Верным и типическим продолжателем отеческой традиции в аскетике и в богословии был Феофан Говоров (1815-1894), одно время епископ Тамбовский, позже Владимирский. Правящим архиереем он пробыл недолго, и затем жил на покое в Вышенской пустыне, Тамбовской епархии, почти двадцать восемь полных лет. Образ его жизни в пустыни был очень строг, и через несколько лет пребывания в монастыре он замкнулся почти в безусловное уединение, никого к себе не принимая. Поэтому его обыкновенно и называют Затворником. Но сам Феофан очень не любил, когда говорили о его “затворе.” “Из моего уединения сделали затвор. Ничего тут затворнического нет. Я заперся, чтобы не мешали, но не в видах строжайшего подвижничества, а в видах беспрепятственного книжничества.” Он всегда подчеркивал, что заперся “для книжных занятий,” — “так выходит, что я книжник и больше ничего.” Характерно, что еще в Академии в своем прошении о допущении к постригу он упоминал о богословских занятиях: “имея постоянное усердие к занятию богословскими предметами и к уединенной жизни, я, чтобы соединить то и другое на предлежащем мне служении Церкви, положил обет посвятить жизнь свою монашескому званию.” И с епископской кафедры он сходит впоследствии снова ради уединенной жизни и богословия. Но при этом он не прерывает письменного общения с миром, продолжает свой пастырский и миссионерский подвиг, как писатель. Его личная переписка была тоже очень обширной. Для очень многих он стал заочным духовником. Значения внешнего затвора Феофан не преувеличивал. Напротив, и другим советовал не торопиться с затвором. “Когда молитва твоя до того укрепится, что все будет держать тебя в сердце пред Богом, тогда у тебя и без затвора будет затвор...

Этого затвора ищи, а о том не хлопочи. Можно и при затворенных дверях по миру шататься, или целый мир напустить в свою комнату...”

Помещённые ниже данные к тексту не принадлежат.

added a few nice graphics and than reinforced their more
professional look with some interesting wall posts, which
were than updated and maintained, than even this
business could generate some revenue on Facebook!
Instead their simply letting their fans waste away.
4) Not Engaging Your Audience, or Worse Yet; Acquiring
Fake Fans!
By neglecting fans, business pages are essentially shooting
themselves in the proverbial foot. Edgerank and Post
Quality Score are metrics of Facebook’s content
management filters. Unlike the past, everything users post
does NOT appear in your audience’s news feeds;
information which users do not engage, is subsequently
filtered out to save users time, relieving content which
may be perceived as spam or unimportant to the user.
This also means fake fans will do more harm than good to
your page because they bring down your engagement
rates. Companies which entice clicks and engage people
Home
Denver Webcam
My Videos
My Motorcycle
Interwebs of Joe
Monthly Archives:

Феофан окончил Киевскую академию в один год с Макарием Булгаковым, и оба были пострижены почти одновременно. Почти одновременно они были переведены в Петербургскую академию, Феофан в звании бакалавра по нравственному и пастырскому богословию. С этого времени и начинается его систематическая работа над аскетическими памятниками. Феофан старался все учение о “христианской жизни” перестроить по началам святоотеческой аскетики. Свои тогдашние лекции в Академии он впоследствии обработал и издал; так составилась его известная киига: “Путь ко спасению” (первое издание в 3 вып., 1868-1869 гг.). Феофан отмечает помощь и одобрение Игнатия Брянчанинова, тогда Сергиевского архимандрита...

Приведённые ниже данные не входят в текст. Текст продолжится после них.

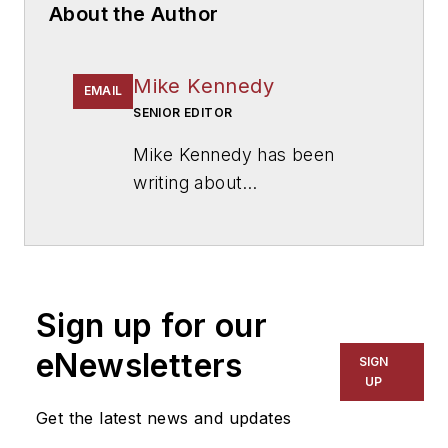
About the Author
Mike Kennedy
EMAIL
SENIOR EDITOR
Mike Kennedy has been
writing about
education for
American
School & University
since
1999. He also has reported
on schools and other topics
Sign up for our
for The Chicago Tribune,
The Kansas City Star, The
eNewsletters
SIGN
Kansas City Times and City
UP
News Bureau of Chicago.
Get the latest news and updates
He is a graduate of Michigan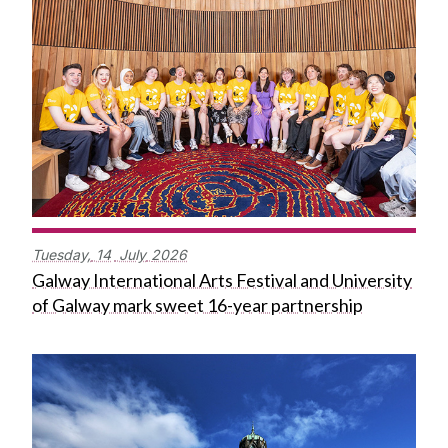
Tuesday,
14
July
2026
Galway International Arts Festival and University
of Galway mark sweet 16-year partnership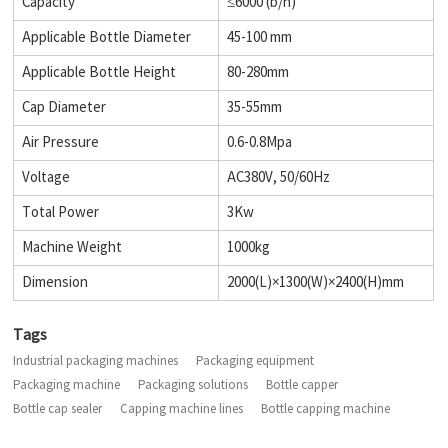
Capacity
≤6000 (b/h)
Applicable Bottle Diameter
45-100 mm
Applicable Bottle Height
80-280mm
Cap Diameter
35-55mm
Air Pressure
0.6-0.8Mpa
Voltage
AC380V, 50/60Hz
Total Power
3Kw
Machine Weight
1000kg
Dimension
2000(L)×1300(W)×2400(H)mm
Tags
Industrial packaging machines
Packaging equipment
Packaging machine
Packaging solutions
Bottle capper
Bottle cap sealer
Capping machine lines
Bottle capping machine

В Академии, при Пратасове и ректоре Афанасии, Феофану было очень неуютно. Ученой должностью он стал болезненно тяготиться. Несколько ободрился он только с назначением в должность ректора Евсевия Орлинского, из Московской академии, близкого друга А. В. Горского. Но вскоре он с радостью принял назначение в Иерусалим, в состав духовной миссии, образованной тогда под начальством Порфирия Успенского, еще архимандрита. Впоследствии Феофан еще дважды возвращался на службу в Петербурскую академию: сперва бакалавром по каноническому праву, совсем ненадолго, и, наконец, — ректором. Поездка на Восток была событием в жизни Феофана. Его церковный кругозор очень раздвинулся. В мировоззрении Феофана есть какая-то вселенская смелость, большая духовная свобода и гибкость, свобода от быта. В то же время Феофан овладел вполне греческим языком...

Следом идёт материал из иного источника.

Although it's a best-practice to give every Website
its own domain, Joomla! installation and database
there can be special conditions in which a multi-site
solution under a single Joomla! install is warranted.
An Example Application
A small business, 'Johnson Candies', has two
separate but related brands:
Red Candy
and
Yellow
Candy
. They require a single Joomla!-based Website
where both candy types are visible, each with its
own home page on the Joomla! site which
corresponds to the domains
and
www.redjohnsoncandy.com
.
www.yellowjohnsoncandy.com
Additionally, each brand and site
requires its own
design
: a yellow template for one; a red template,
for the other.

Литературная деятельность Феофана развивается особенно в годы затвора. Он сразу же намечает целую систему работ. Во-первых, он принимается за толкование Нового Завета. Во-вторых, он решает перевести по-русски “Добротолюбие.” Этой работы хватило на двадцать лет...

Феофан успел истолковать только послания aпостола Павла (без послания к Евреям). Евангелие, думал он, нужно не столько толковать, сколько размышлять над ним; так составилась его “Евангельская история о Боге Слове.” Феофан всегда опирается на святоотеческие толкования, всего больше на Златоуста, Феодорита. Но он очень охотно пользовался и новыми западными комментариями, запасал себе книги и “самых крутоголовых,” но особенно любил комментарии английские. В его библиотеке было много иностранных книг, в частности, собрания Миня, и не только его “Патрология,” но и другие его серии, словари, проповедники, курс богословия. Из церковных историков он любил всего больше Флери и очень не любил Неандера. Его эрудиция была скорее старомодной. Но это вполне возмещалось его чуткостью и умением схватывать дух первоисточников. Толкования Феофана были его вкладом в русское библейское дело, были важным дополнением к русскому переводу Нового Завета...

Уже с 1873-го года Феофан начинает работать над переводом аскетических книг. В 1876-м году вышел I-ый том русского “Добротолюбия;” работа над продолжением растянулась на много лет, и V-й, последний, том вышел уже только в 1890-м. За ним через два года последовал еще сборник “Древних иноческих уставов,” как бы VI-ой том. Русское “Добротолюбие” Феофана не совпадает с греческой “Филокалией,” а потому расходится и со славянским “Добротолюбием” старца Паисия, вполне воспроизводившего греческий образец. Феофан же кое-что из греческого сборника опустил, очень многое прибавил совсем заново, иное оставил только в сокращении или пересказе. Он ведь переводил книгу для чтения и руководства. Кроме того, были переведены “Слова” преподобного Симеона Нового Богослова, с новогреческого (два выпуска, перв. изд. 1879 и 1881). Еще следует упомянуть его перевод “Невидимой брани” Никодима святогорца, тоже с новогреческого...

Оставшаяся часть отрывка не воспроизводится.